Global statistics also dump the global health statistics as below:

#> lnetctl stats show
statistics:
    msgs_alloc: 0
    msgs_max: 0
    rst_alloc: 0
    errors: 0
    send_count: 0
    resend_count: 0
    response_timeout_count: 0
    local_interrupt_count: 0
    local_dropped_count: 0
    local_aborted_count: 0
    local_no_route_count: 0
    local_timeout_count: 0
    local_error_count: 0
    remote_dropped_count: 0
    remote_error_count: 0
    remote_timeout_count: 0
    network_timeout_count: 0
    recv_count: 0
    route_count: 0
    drop_count: 0
    send_length: 0
    recv_length: 0
    route_length: 0
    drop_length: 0

Initial Settings Recommendations (prior to 2.13)

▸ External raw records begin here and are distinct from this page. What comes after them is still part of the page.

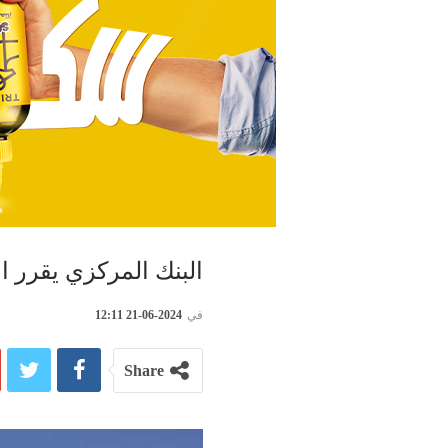
البنك المركزي يقرر ال
في
2024-06-21 12:11
Share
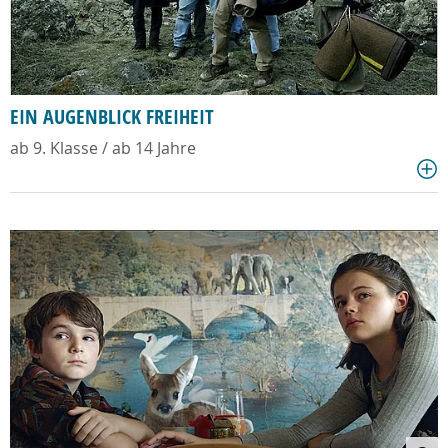
EIN AUGENBLICK FREIHEIT
ab 9. Klasse / ab 14 Jahre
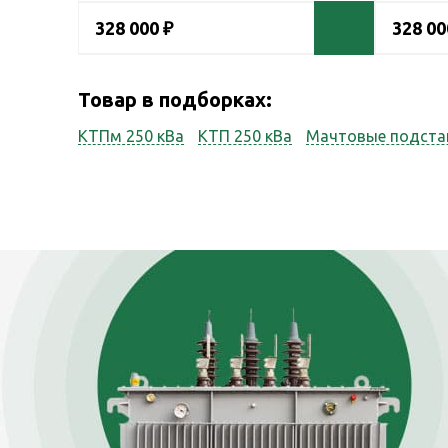
328 000 ₽
328 00
Товар в подборках:
КТПм 250 кВа
КТП 250 кВа
Мачтовые подста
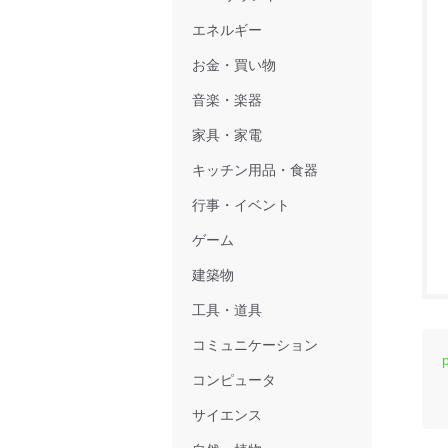
エネルギー
お金・買い物
音楽・楽器
家具・家電
キッチン用品・食器
行事・イベント
ゲーム
建築物
工具・道具
コミュニケーション
p
コンピュータ
サイエンス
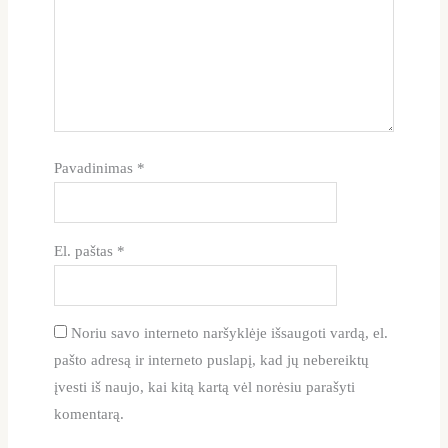
Pavadinimas
*
El. paštas
*
Noriu savo interneto naršyklėje išsaugoti vardą, el.
pašto adresą ir interneto puslapį, kad jų nebereiktų
įvesti iš naujo, kai kitą kartą vėl norėsiu parašyti
komentarą.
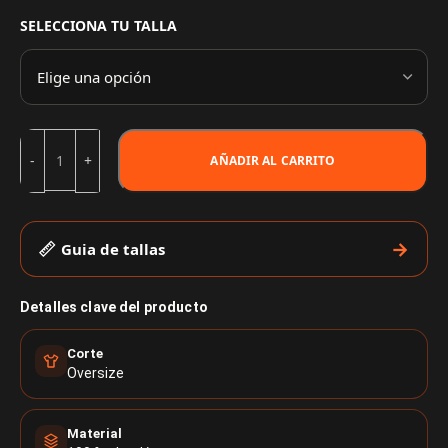
SELECCIONA TU TALLA
AÑADIR AL CARRITO
Guia de tallas
Detalles clave del producto
Corte
Oversize
Material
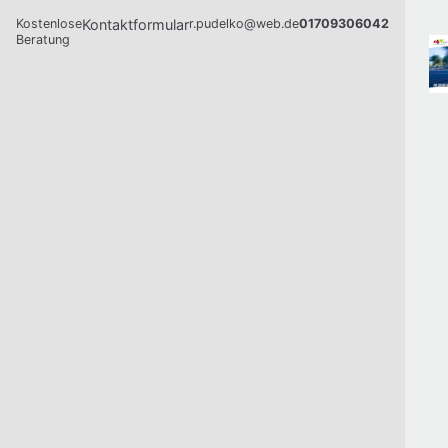
Kostenlose
Kontaktformular
r.pudelko@web.de
01709306042
Beratung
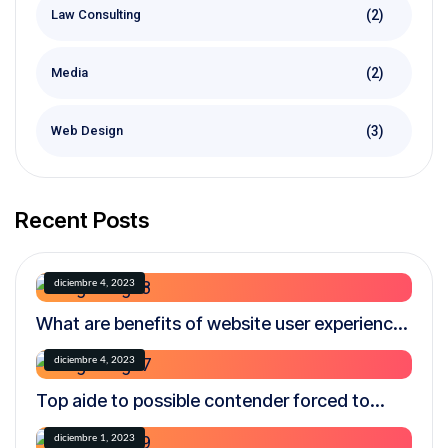
(2)
Law Consulting
(2)
Media
(3)
Web Design
Recent Posts
diciembre 4, 2023
What are benefits of website user experience
testing?
diciembre 4, 2023
Top aide to possible contender forced to
resign over creepy.
diciembre 1, 2023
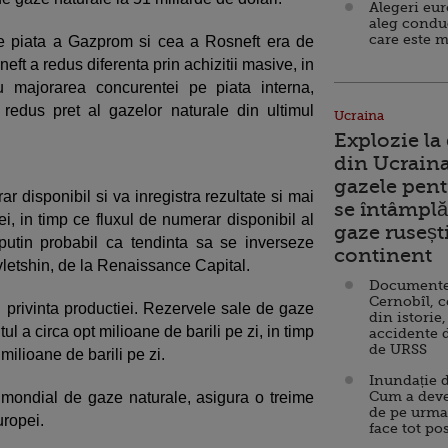
Alegeri eu
aleg condu
care este m
de piata a Gazprom si cea a Rosneft era de
eft a redus diferenta prin achizitii masive, in
 majorarea concurentei pe piata interna,
 redus pret al gazelor naturale din ultimul
Ucraina
Explozie la
din Ucraina
gazele pent
r disponibil si va inregistra rezultate si mai
se întâmplă 
ei, in timp ce fluxul de numerar disponibil al
gaze ruseșt
utin probabil ca tendinta sa se inverseze
continent
avletshin, de la Renaissance Capital.
Documente d
Cernobîl, c
privinta productiei. Rezervele sale de gaze
din istorie,
ntul a circa opt milioane de barili pe zi, in timp
accidente 
de URSS
ilioane de barili pe zi.
Inundație d
Cum a deve
mondial de gaze naturale, asigura o treime
de pe urma
uropei.
face tot po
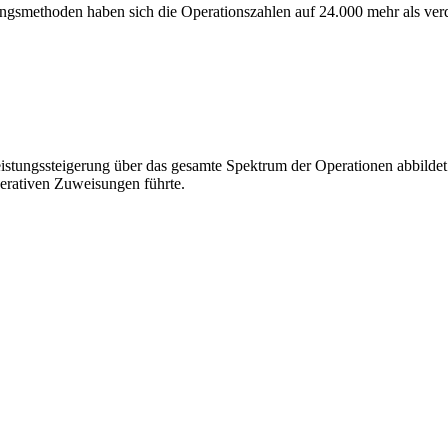
ngsmethoden haben sich die Operationszahlen auf 24.000 mehr als ver
Leistungssteigerung über das gesamte Spektrum der Operationen abbilde
perativen Zuweisungen führte.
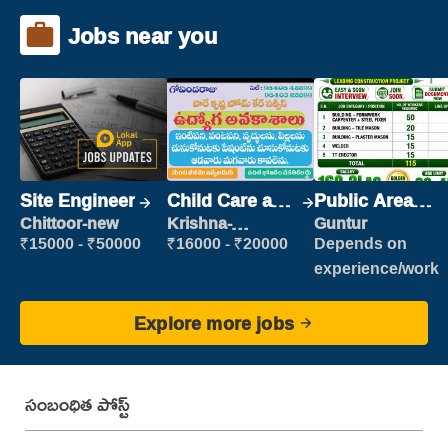
Jobs near you
Site Engineer
Child Care and
Public Area
Patient care
Cleaner
Chittoor-new
Krishna-
Guntur
vijayawada
₹15000 - ₹50000
₹16000 - ₹20000
Depends on
experience/work
Explore more jobs
సంబంధిత పోస్ట్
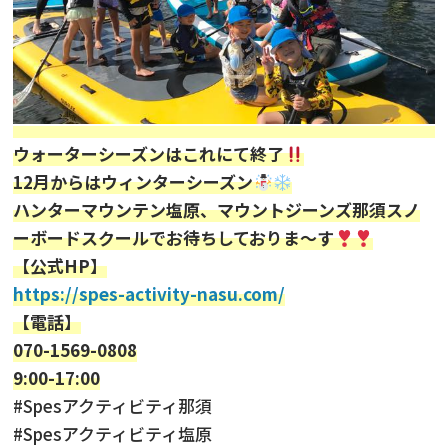
ウォーターシーズンはこれにて終了
12月からはウィンターシーズン
ハンターマウンテン塩原、マウントジーンズ那須スノ
ーボードスクールでお待ちしておりま〜す
【公式HP】
https://spes-activity-nasu.com/
【電話】
070-1569-0808
9:00-17:00
#Spesアクティビティ那須
#Spesアクティビティ塩原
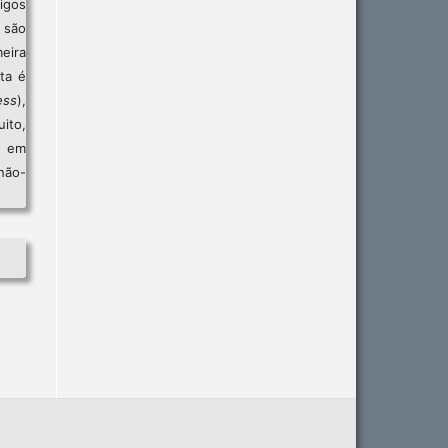
igos
são
eira
sta é
ess
),
ito,
, em
não-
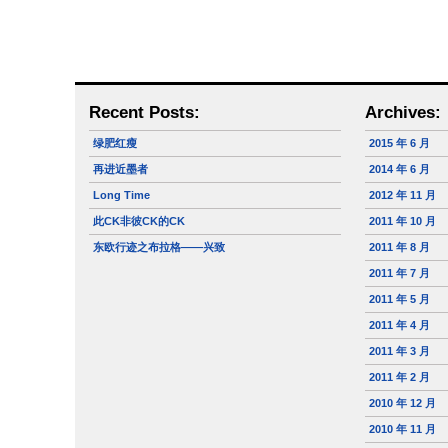
Recent Posts:
Archives:
绿肥红瘦
2015 年 6 月
再进近墨者
2014 年 6 月
Long Time
2012 年 11 月
此CK非彼CK的CK
2011 年 10 月
东欧行迹之布拉格——兴致
2011 年 8 月
2011 年 7 月
2011 年 5 月
2011 年 4 月
2011 年 3 月
2011 年 2 月
2010 年 12 月
2010 年 11 月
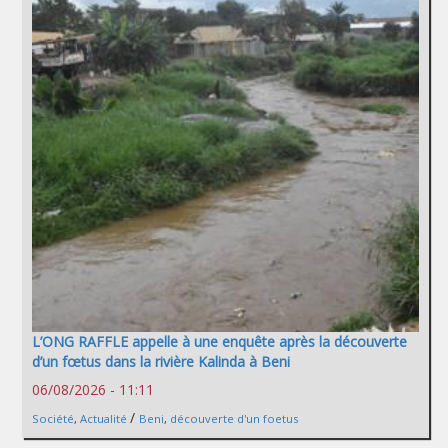
L’ONG RAFFLE appelle à une enquête après la découverte
d’un fœtus dans la rivière Kalinda à Beni
06/08/2026 - 11:11
/
Société
,
Actualité
Beni
,
découverte d'un foetus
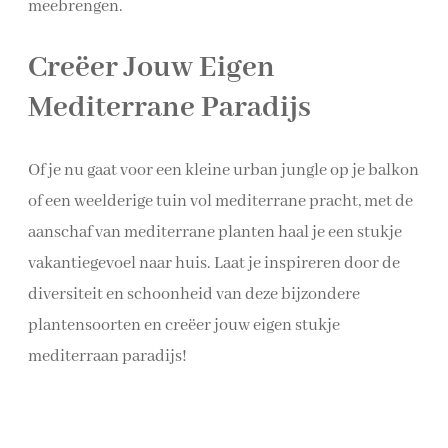
meebrengen.
Creëer Jouw Eigen
Mediterrane Paradijs
Of je nu gaat voor een kleine urban jungle op je balkon
of een weelderige tuin vol mediterrane pracht, met de
aanschaf van mediterrane planten haal je een stukje
vakantiegevoel naar huis. Laat je inspireren door de
diversiteit en schoonheid van deze bijzondere
plantensoorten en creëer jouw eigen stukje
mediterraan paradijs!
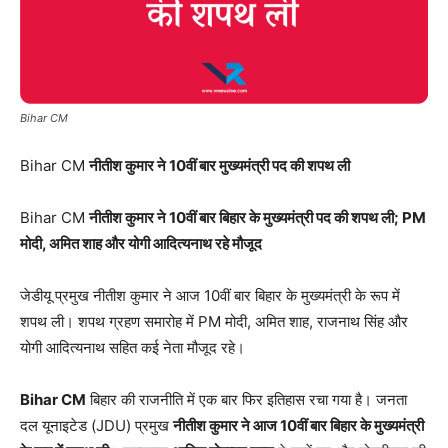
Bihar CM
Bihar CM
नीतीश कुमार ने 10वीं बार मुख्यमंत्री पद की शपथ ली
Bihar CM
नीतीश कुमार ने 10वीं बार बिहार के मुख्यमंत्री पद की शपथ ली; PM
मोदी, अमित शाह और योगी आदित्यनाथ रहे मौजूद
जेडीयू प्रमुख नीतीश कुमार ने आज 10वीं बार बिहार के मुख्यमंत्री के रूप में
शपथ ली। शपथ ग्रहण समारोह में PM मोदी, अमित शाह, राजनाथ सिंह और
योगी आदित्यनाथ सहित कई नेता मौजूद रहे।
Bihar CM
बिहार की राजनीति में एक बार फिर इतिहास रचा गया है। जनता
दल यूनाइटेड (JDU) प्रमुख
नीतीश कुमार ने आज 10वीं बार बिहार के मुख्यमंत्री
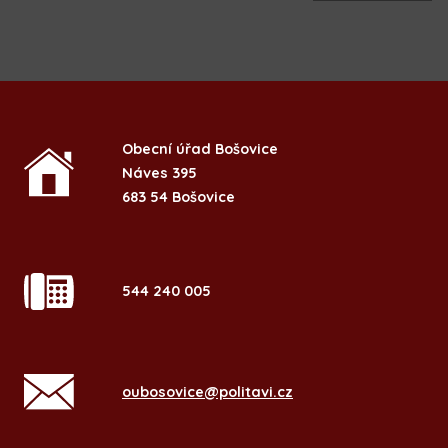
Obecní úřad Bošovice
Náves 395
683 54 Bošovice
544 240 005
oubosovice@politavi.cz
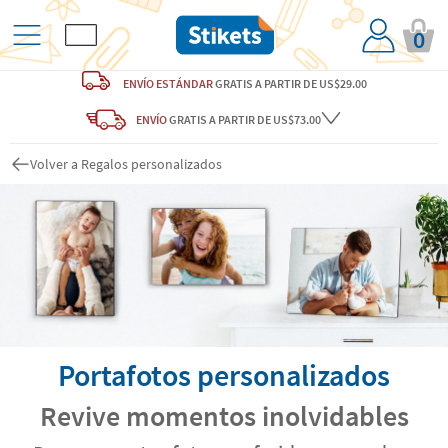
0
ENVÍO ESTÁNDAR
GRATIS
A PARTIR DE US$29.00
ENVÍO
GRATIS A PARTIR DE US$73.00
Volver a Regalos personalizados
Portafotos personalizados
Revive momentos inolvidables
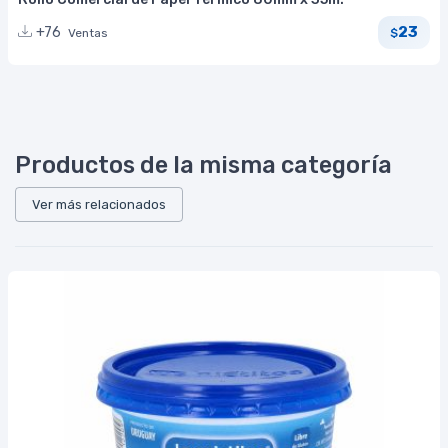
23
+76
Ventas
$
Productos de la misma categoría
Ver más relacionados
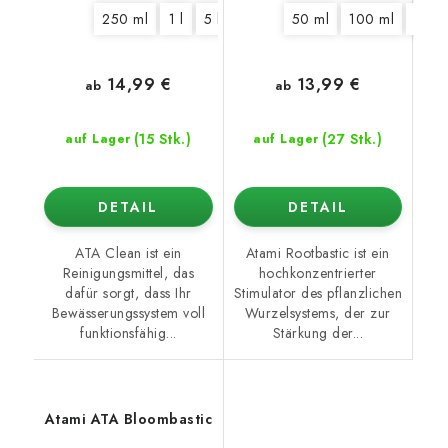
250 ml
1 l
5 l
10 l
50 ml
100 ml
250 
14,99 €
13,99 €
ab
ab
(15 Stk.)
(27 Stk.)
auf Lager
auf Lager
DETAIL
DETAIL
ATA Clean ist ein
Atami Rootbastic ist ein
Reinigungsmittel, das
hochkonzentrierter
dafür sorgt, dass Ihr
Stimulator des pflanzlichen
Bewässerungssystem voll
Wurzelsystems, der zur
funktionsfähig...
Stärkung der...
Atami ATA Bloombastic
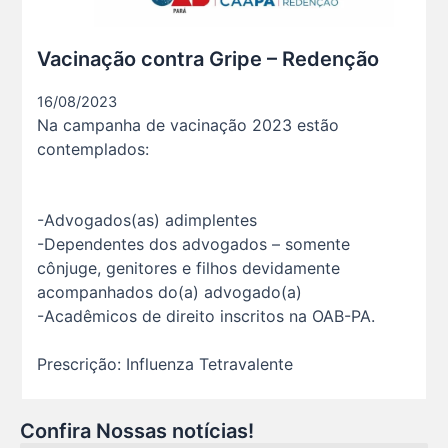
O verão chegou, e o Clube da Advocacia está de p s...
Vacinação contra Gripe – Redenção
10 De Julho De 2026
16/08/2023
Na campanha de vacinação 2023 estão
Ganhar tempo, automatizar tarefas e aumentar a pro s...
contemplados:
7 De Julho De 2026
-Advogados(as) adimplentes
Neste sábado, dia 04 de julho, o Clube da Advocac s...
3 De Julho De 2026
-Dependentes dos advogados – somente
cônjuge, genitores e filhos devidamente
acompanhados do(a) advogado(a)
Domingo no Clube da Advocacia!
-Acadêmicos de direito inscritos na OAB-PA.
26 De Julho De 2026
Prescrição: Influenza Tetravalente
Hoje é um dia especial para celebrar a vida de qu s...
22 De Julho De 2026
Confira Nossas notícias!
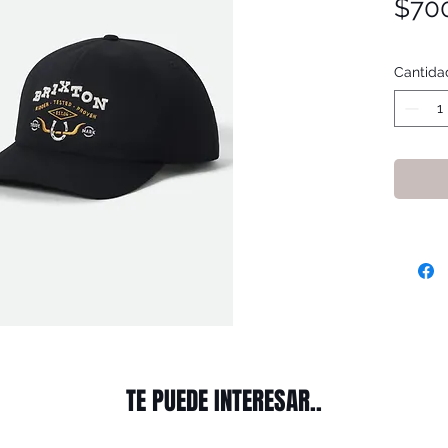
$70
Cantida
TE PUEDE INTERESAR..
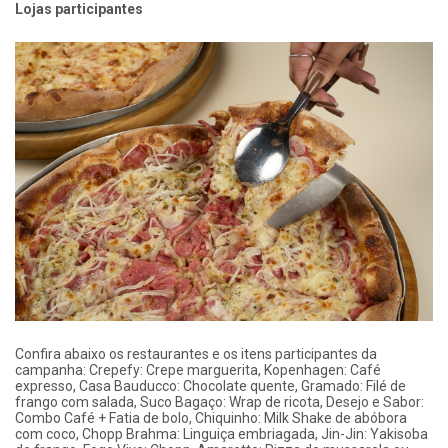
Lojas participantes
Confira abaixo os restaurantes e os itens participantes da
campanha: Crepefy: Crepe marguerita, Kopenhagen: Café
expresso, Casa Bauducco: Chocolate quente, Gramado: Filé de
frango com salada, Suco Bagaço: Wrap de ricota, Desejo e Sabor:
Combo Café + Fatia de bolo, Chiquinho: Milk Shake de abóbora
com coco, Chopp Brahma: Linguiça embriagada, Jin-Jin: Yakisoba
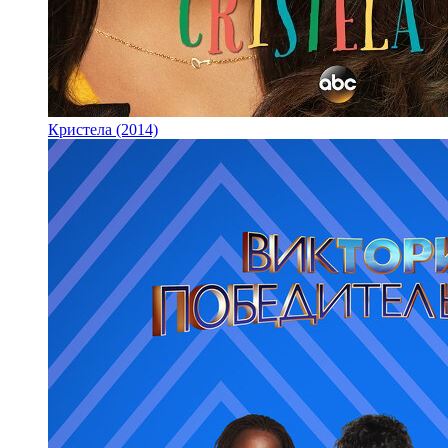
Кристела (2014)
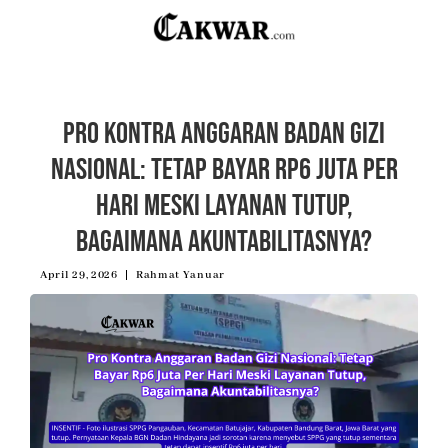
Pro Kontra Anggaran Badan Gizi
Nasional: Tetap Bayar Rp6 Juta Per
Hari Meski Layanan Tutup,
Bagaimana Akuntabilitasnya?
April 29, 2026
Rahmat Yanuar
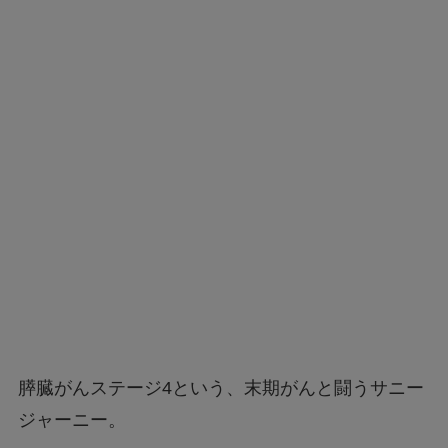
膵臓がんステージ4という、末期がんと闘うサニー
ジャーニー。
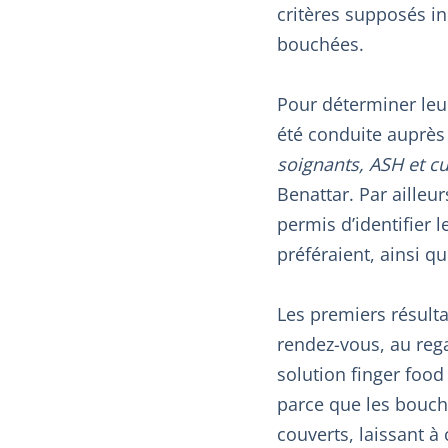
critères supposés in
bouchées.
Pour déterminer leu
été conduite auprès
soignants, ASH et c
Benattar. Par ailleu
permis d’identifier 
préféraient, ainsi 
Les premiers résult
rendez-vous, au rega
solution finger foo
parce que les bouch
couverts, laissant à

LNet Health is off by default. This means that lnet_health_sensitivity and lnet_retry_count are set to 0.

Setting lnet_health_sensitivity to 0 will not decrement the health of the interface on failure and will not change the interface selection behavior. Furthermore the failed interfaces will not be placed on the recovery queues. In essence, turning off the LNet Health feature.

The LNet Health settings will need to be tuned for each clustre. But the base configuration would be as follows:

#> lnetctl global show
global:
    numa_range: 0
    max_intf: 200
    discovery: 1
    retry_count: 2
    transaction_timeout: 5
    health_sensitivity: 1
    recovery_interval: 1

This setting will allow a maximum of two retries for failed messages within the 5 second transaction timeout.

If there is a failure on the interface the health value will be decremented by 1 and the interface will be LNet PINGed every 1 second.